I was rereading Jane Austen’s Emma, prompted by something I read in a diverting new novel, Natalie Jenner’s The Jane Austen Society (St. Martin’s Press, digital galley). Set in post-World II Chawton, the English village where Austen spent her final years, it features a diverse set of characters including the town doctor, a widowed schoolteacher, an American actress, a farm worker, a book-loving schoolgirl and a descendant of the Austen family. What brings them together is their shared enthusiasm for Austen’s works and the desire to establish a Jane Austen museum in a small cottage where she lived. The financial challenges are compounded by a will that will disallow Frances Knight’s claim to the cottage and a valuable library if a male heir is found. Mmm, sounds a bit like something Austen might concoct along with the entangled lives of its seemingly ordinary characters. If Jenner’s first novel lacks Austen’s sparkle, it is enhanced by the characters’ conversations about Austen and many, many references to the books.
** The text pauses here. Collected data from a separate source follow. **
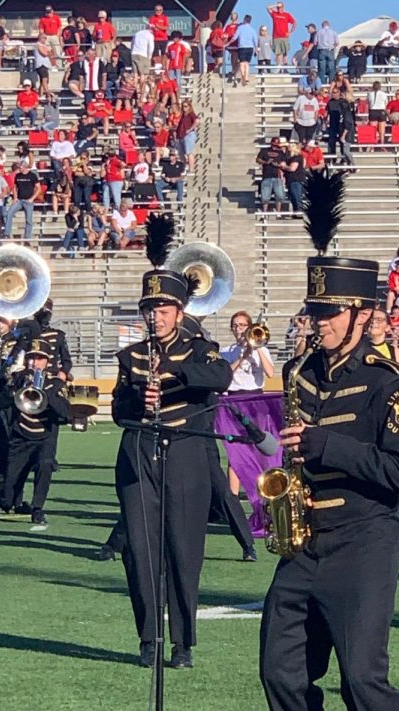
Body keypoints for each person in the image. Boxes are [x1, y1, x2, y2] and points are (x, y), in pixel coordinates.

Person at [260, 174, 399, 711]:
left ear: (362, 316)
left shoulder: (393, 384)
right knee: (278, 669)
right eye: (314, 313)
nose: (318, 323)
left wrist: (326, 446)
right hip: (305, 540)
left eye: (328, 313)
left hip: (364, 540)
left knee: (362, 675)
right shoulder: (299, 373)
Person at [112, 215, 233, 668]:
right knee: (140, 552)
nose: (154, 316)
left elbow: (219, 377)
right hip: (139, 452)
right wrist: (136, 402)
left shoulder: (199, 349)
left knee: (184, 550)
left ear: (180, 313)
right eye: (149, 309)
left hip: (184, 451)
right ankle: (148, 638)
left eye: (163, 310)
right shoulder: (131, 355)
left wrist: (175, 374)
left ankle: (182, 641)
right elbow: (118, 411)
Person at [0, 338, 70, 529]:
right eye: (31, 358)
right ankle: (1, 496)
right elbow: (1, 404)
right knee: (8, 499)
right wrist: (12, 390)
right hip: (20, 438)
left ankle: (38, 508)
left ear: (47, 361)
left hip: (44, 437)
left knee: (45, 465)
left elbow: (65, 413)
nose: (34, 362)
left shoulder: (55, 384)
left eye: (39, 358)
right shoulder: (18, 378)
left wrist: (48, 396)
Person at [5, 161, 40, 241]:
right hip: (19, 200)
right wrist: (15, 197)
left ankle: (27, 238)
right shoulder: (18, 176)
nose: (19, 169)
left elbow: (38, 188)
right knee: (9, 213)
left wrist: (32, 198)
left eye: (20, 167)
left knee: (28, 220)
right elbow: (15, 187)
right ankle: (7, 233)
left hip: (28, 201)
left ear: (25, 167)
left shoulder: (32, 176)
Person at [256, 136, 286, 214]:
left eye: (276, 144)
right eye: (274, 144)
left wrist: (278, 165)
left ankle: (278, 212)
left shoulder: (281, 152)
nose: (275, 146)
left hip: (277, 176)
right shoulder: (264, 150)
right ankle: (265, 212)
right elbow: (258, 159)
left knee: (279, 196)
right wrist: (266, 162)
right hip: (266, 176)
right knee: (265, 196)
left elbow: (284, 164)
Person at [268, 2, 296, 68]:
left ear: (283, 7)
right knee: (278, 53)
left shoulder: (286, 15)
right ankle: (279, 67)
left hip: (284, 37)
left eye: (280, 7)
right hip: (276, 37)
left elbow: (294, 23)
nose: (279, 9)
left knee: (285, 53)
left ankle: (285, 67)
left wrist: (290, 32)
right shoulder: (274, 14)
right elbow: (268, 8)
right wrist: (276, 5)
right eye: (278, 7)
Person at [233, 15, 257, 86]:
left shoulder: (240, 28)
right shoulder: (252, 30)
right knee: (247, 63)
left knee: (242, 63)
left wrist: (228, 43)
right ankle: (246, 78)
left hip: (242, 47)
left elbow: (235, 37)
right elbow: (255, 41)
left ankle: (243, 75)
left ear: (244, 20)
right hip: (250, 47)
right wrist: (256, 49)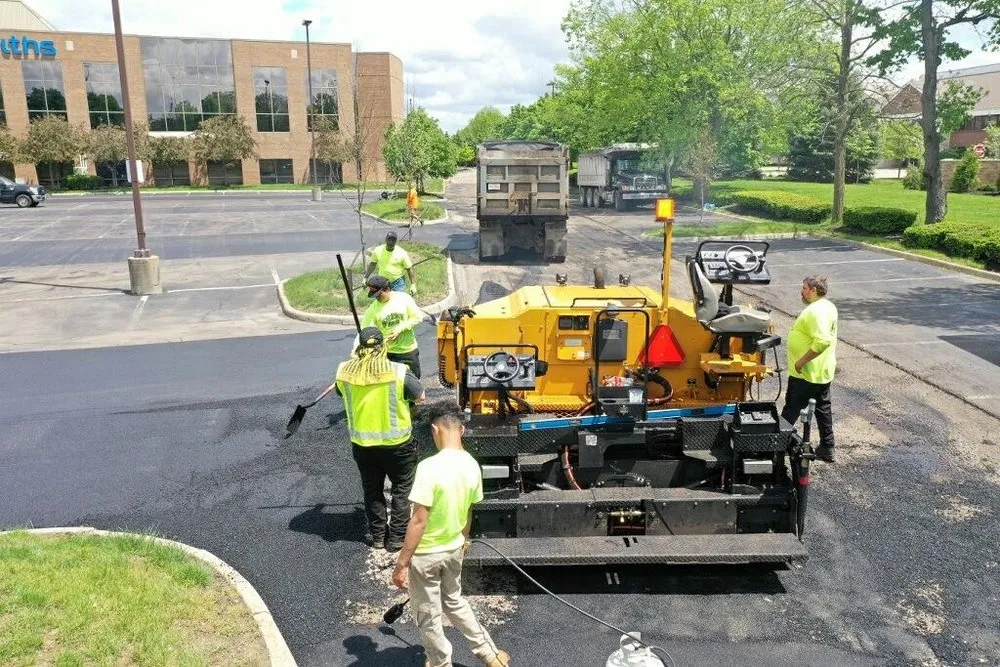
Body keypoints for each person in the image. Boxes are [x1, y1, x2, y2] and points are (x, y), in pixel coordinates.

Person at [392, 403, 510, 667]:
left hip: (425, 556)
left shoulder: (428, 467)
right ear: (462, 430)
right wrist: (463, 541)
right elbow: (468, 512)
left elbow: (419, 520)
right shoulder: (472, 465)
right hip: (454, 547)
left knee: (428, 614)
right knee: (455, 601)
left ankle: (440, 662)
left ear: (435, 429)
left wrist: (401, 563)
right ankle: (490, 655)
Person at [335, 326, 424, 551]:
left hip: (363, 446)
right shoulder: (398, 371)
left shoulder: (344, 371)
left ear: (359, 348)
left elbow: (339, 391)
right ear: (384, 346)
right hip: (398, 445)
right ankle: (396, 540)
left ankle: (377, 537)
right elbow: (420, 394)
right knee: (401, 491)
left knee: (372, 490)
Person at [781, 275, 838, 463]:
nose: (802, 290)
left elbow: (822, 341)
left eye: (804, 287)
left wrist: (801, 362)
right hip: (822, 371)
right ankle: (827, 447)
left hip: (806, 372)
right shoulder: (827, 306)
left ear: (814, 290)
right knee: (823, 408)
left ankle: (777, 449)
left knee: (791, 409)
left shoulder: (816, 311)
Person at [361, 275, 424, 378]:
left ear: (387, 289)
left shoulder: (404, 299)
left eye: (379, 294)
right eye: (374, 295)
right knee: (393, 389)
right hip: (387, 355)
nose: (377, 298)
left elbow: (417, 317)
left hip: (408, 351)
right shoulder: (372, 310)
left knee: (414, 385)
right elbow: (365, 331)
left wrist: (400, 329)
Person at [365, 231, 417, 295]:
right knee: (384, 302)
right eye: (389, 240)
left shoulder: (402, 253)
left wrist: (413, 285)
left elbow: (409, 268)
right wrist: (365, 278)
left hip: (398, 282)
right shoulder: (378, 250)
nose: (391, 242)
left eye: (393, 240)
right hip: (383, 282)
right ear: (386, 239)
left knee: (398, 301)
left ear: (395, 242)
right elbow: (373, 264)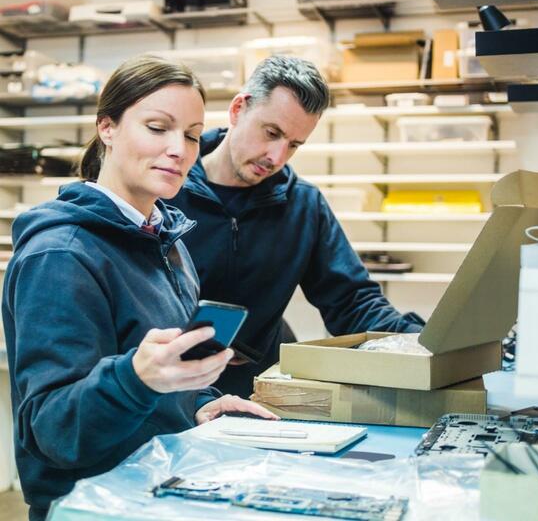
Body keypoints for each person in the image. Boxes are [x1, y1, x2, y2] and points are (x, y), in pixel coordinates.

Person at [1, 55, 276, 521]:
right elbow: (53, 430)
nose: (179, 149)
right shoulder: (62, 254)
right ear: (107, 128)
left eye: (191, 134)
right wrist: (136, 378)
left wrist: (201, 404)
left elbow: (157, 385)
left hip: (157, 488)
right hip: (89, 506)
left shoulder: (164, 240)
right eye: (157, 127)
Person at [168, 55, 425, 398]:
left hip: (258, 393)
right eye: (271, 133)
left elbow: (352, 302)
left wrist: (424, 341)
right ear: (237, 110)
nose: (276, 157)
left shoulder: (303, 205)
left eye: (293, 145)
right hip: (166, 389)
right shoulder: (166, 190)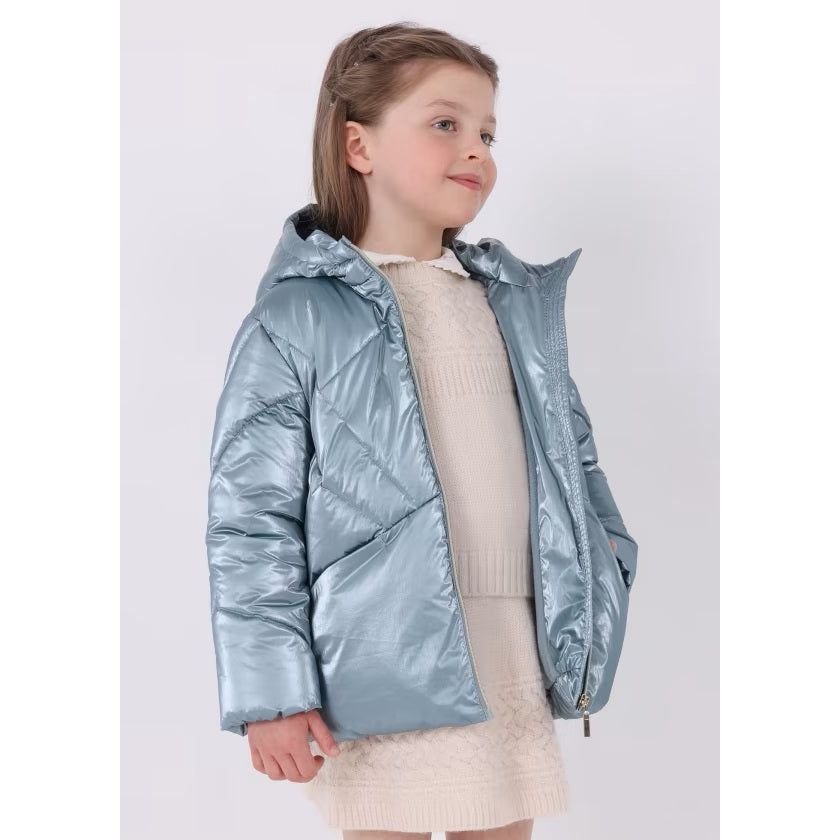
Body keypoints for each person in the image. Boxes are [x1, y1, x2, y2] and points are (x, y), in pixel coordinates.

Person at [205, 21, 638, 840]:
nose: (476, 149)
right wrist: (271, 691)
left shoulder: (511, 307)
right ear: (358, 145)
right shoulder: (298, 317)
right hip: (380, 656)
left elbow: (574, 468)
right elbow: (250, 520)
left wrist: (604, 568)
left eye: (488, 133)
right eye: (445, 123)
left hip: (510, 643)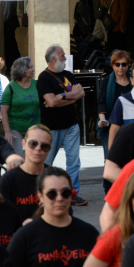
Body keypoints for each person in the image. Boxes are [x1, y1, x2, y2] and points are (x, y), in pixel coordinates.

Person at [36, 45, 86, 205]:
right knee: (46, 163)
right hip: (52, 127)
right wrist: (71, 97)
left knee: (73, 162)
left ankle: (72, 193)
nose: (65, 58)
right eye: (62, 56)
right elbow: (50, 102)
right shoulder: (44, 78)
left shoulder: (68, 75)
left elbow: (81, 93)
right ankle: (43, 194)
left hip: (71, 125)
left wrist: (62, 96)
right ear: (53, 59)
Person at [0, 124, 53, 220]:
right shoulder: (8, 180)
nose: (38, 148)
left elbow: (66, 214)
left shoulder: (55, 177)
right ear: (23, 144)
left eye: (44, 146)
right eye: (33, 143)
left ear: (49, 150)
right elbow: (2, 218)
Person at [0, 56, 40, 156]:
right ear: (22, 70)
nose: (33, 69)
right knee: (20, 157)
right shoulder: (11, 87)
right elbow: (3, 111)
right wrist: (7, 131)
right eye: (30, 67)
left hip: (34, 129)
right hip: (15, 130)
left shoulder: (37, 84)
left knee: (33, 157)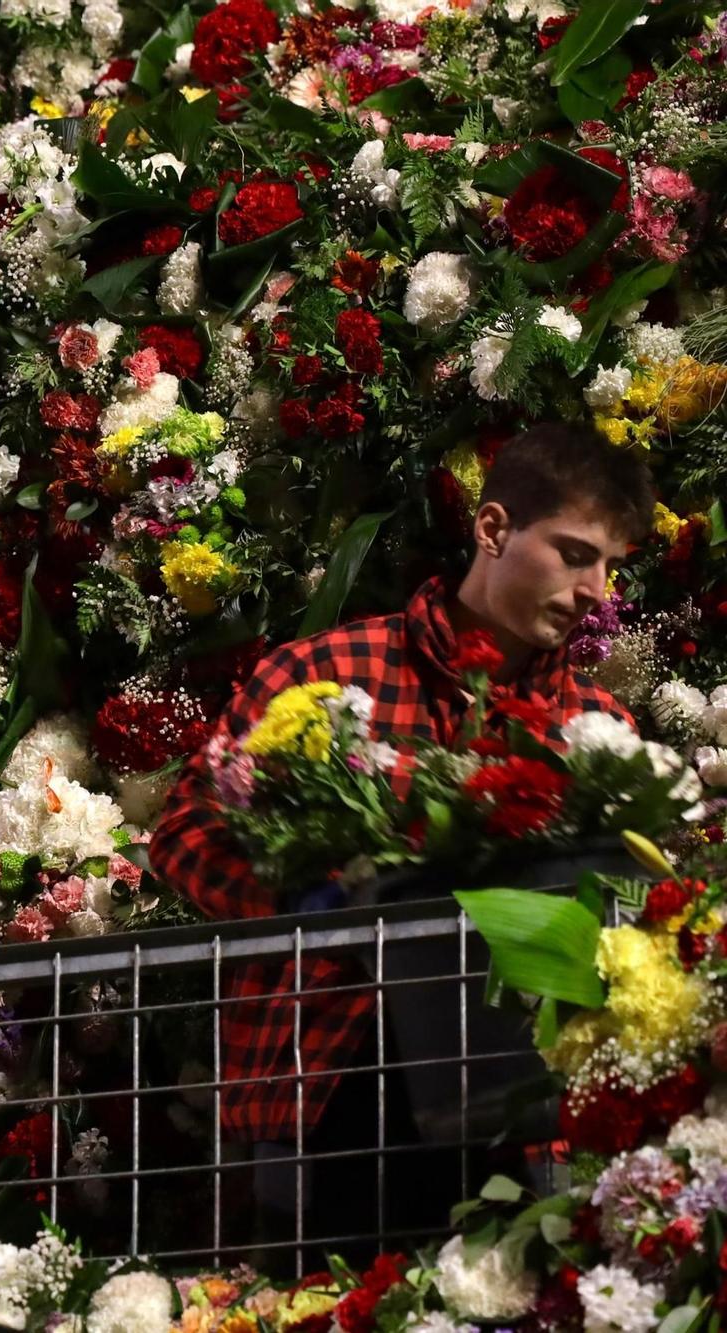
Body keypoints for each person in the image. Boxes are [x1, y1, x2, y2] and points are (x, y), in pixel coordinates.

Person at [150, 421, 655, 1259]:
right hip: (331, 1094)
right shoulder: (327, 670)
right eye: (573, 553)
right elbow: (185, 831)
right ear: (493, 529)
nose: (596, 588)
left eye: (610, 566)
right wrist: (308, 900)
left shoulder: (601, 730)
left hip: (526, 1121)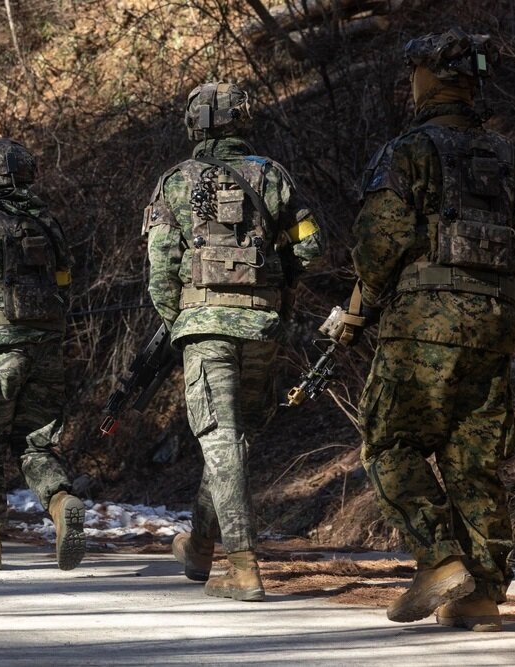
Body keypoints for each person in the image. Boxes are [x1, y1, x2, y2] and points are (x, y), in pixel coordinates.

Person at [349, 29, 515, 631]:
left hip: (421, 327)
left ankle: (439, 560)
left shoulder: (409, 150)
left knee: (388, 442)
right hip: (495, 326)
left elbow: (379, 244)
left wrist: (365, 304)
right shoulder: (511, 159)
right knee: (472, 457)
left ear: (429, 80)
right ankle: (481, 594)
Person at [144, 82, 323, 600]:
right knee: (233, 437)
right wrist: (274, 293)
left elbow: (160, 274)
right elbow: (311, 249)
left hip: (205, 328)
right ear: (244, 121)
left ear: (194, 125)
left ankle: (243, 566)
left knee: (220, 438)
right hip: (263, 327)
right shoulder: (272, 176)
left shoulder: (176, 182)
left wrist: (183, 318)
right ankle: (200, 546)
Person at [0, 138, 85, 571]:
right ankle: (62, 503)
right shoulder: (49, 224)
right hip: (46, 349)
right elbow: (63, 283)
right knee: (36, 443)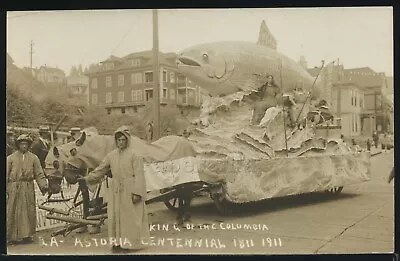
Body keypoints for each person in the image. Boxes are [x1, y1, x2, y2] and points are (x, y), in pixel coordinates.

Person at [79, 127, 150, 253]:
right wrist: (87, 178)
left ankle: (129, 244)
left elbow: (139, 175)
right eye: (118, 140)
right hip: (116, 190)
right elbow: (101, 169)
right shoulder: (111, 156)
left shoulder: (135, 156)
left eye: (123, 140)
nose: (120, 142)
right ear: (116, 141)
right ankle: (117, 243)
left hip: (130, 189)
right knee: (115, 216)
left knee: (129, 218)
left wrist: (137, 193)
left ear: (127, 141)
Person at [7, 135, 48, 245]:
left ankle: (27, 235)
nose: (24, 146)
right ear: (18, 145)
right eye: (21, 143)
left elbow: (39, 173)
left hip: (28, 187)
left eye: (26, 144)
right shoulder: (10, 158)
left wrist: (44, 185)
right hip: (13, 187)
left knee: (28, 210)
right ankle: (11, 237)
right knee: (12, 211)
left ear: (29, 145)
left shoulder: (34, 158)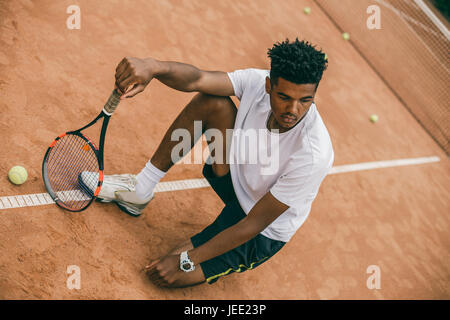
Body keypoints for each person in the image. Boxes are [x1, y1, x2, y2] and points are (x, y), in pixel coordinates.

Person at [80, 38, 334, 288]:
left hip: (261, 230)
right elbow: (197, 79)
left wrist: (188, 259)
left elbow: (254, 223)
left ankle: (194, 256)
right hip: (237, 182)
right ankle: (140, 189)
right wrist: (153, 67)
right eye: (284, 96)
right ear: (269, 85)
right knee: (212, 101)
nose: (293, 109)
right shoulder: (257, 83)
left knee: (167, 272)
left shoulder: (313, 154)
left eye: (305, 100)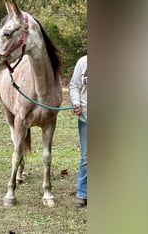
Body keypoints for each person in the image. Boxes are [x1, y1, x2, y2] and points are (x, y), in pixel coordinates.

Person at [69, 55, 87, 208]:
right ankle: (82, 193)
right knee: (86, 157)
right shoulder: (83, 62)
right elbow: (74, 86)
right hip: (86, 118)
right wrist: (76, 103)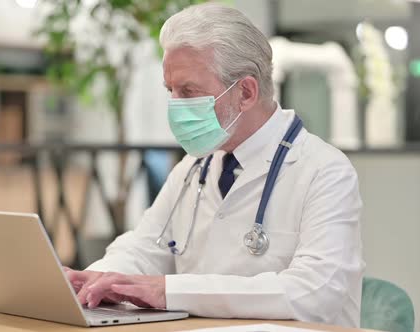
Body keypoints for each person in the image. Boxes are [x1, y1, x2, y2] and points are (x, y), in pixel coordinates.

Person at [64, 2, 364, 328]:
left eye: (189, 91)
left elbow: (315, 292)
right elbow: (144, 247)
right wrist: (98, 278)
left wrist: (169, 291)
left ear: (246, 92)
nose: (175, 106)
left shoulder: (324, 171)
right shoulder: (195, 166)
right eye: (171, 91)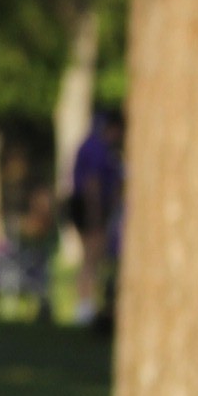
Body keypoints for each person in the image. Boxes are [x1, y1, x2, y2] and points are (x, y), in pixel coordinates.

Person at [69, 98, 124, 327]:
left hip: (89, 206)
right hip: (90, 206)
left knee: (92, 258)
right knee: (91, 257)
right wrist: (95, 215)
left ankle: (88, 305)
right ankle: (84, 307)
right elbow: (92, 183)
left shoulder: (97, 146)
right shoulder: (96, 147)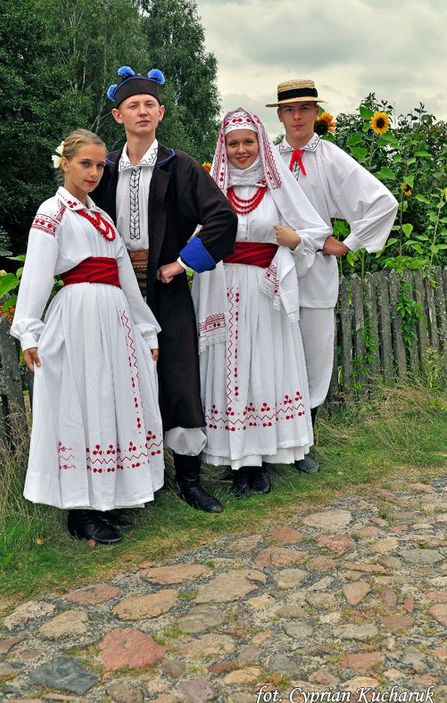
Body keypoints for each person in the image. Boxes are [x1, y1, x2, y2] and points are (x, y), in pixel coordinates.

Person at [92, 66, 237, 513]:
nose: (141, 112)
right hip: (116, 290)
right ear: (118, 116)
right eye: (132, 105)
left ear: (161, 113)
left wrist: (181, 263)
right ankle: (131, 481)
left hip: (164, 287)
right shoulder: (105, 168)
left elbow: (221, 218)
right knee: (121, 379)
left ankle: (189, 481)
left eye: (148, 105)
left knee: (177, 376)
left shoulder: (180, 166)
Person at [11, 129, 164, 545]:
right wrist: (28, 330)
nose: (95, 172)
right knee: (81, 404)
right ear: (65, 163)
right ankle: (81, 512)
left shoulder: (103, 217)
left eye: (100, 165)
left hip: (113, 320)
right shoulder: (52, 213)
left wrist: (145, 326)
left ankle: (108, 501)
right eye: (86, 164)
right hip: (78, 320)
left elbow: (125, 280)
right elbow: (39, 275)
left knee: (111, 402)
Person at [192, 108, 331, 497]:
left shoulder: (278, 189)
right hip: (224, 289)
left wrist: (292, 241)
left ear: (261, 144)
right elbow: (197, 236)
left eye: (248, 142)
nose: (241, 150)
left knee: (263, 370)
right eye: (233, 143)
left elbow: (314, 231)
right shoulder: (214, 191)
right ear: (224, 146)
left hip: (266, 294)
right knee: (230, 370)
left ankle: (262, 459)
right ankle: (239, 463)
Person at [267, 79, 398, 473]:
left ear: (315, 113)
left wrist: (348, 243)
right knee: (273, 354)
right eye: (289, 110)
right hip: (274, 271)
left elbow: (381, 201)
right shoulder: (269, 159)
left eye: (305, 109)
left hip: (317, 273)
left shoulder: (330, 158)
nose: (297, 117)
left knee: (315, 356)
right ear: (279, 114)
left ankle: (304, 442)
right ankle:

Did you know that shell-shocked WWI veterans were encouraged to read Austen novels and that Winston Churchill read them to get through WWII? I totally get it. Austen is a tonic for anxious times, and her books help ease the worries and griefs of Jenner’s characters. “Part of the comfort they derived from rereading was the satisfaction of knowing there would be closure — of feeling, each time, an inexplicable anxiety over whether the main characters would find love and happiness, while all the while knowing, on some different parallel interior track, that it was all going to work out in the end. Of being both one step ahead of the characters and one step behind Austen on every single reading.”

Exactly. Of course if you’ve never read Austen or don’t care for her, then the charms of The Jane Austen Society will be lost on you. But I found it a pleasant antidote to uncertainty, and it reminded me that rereading Austen is always a good thing.

Especially before, during and after a storm.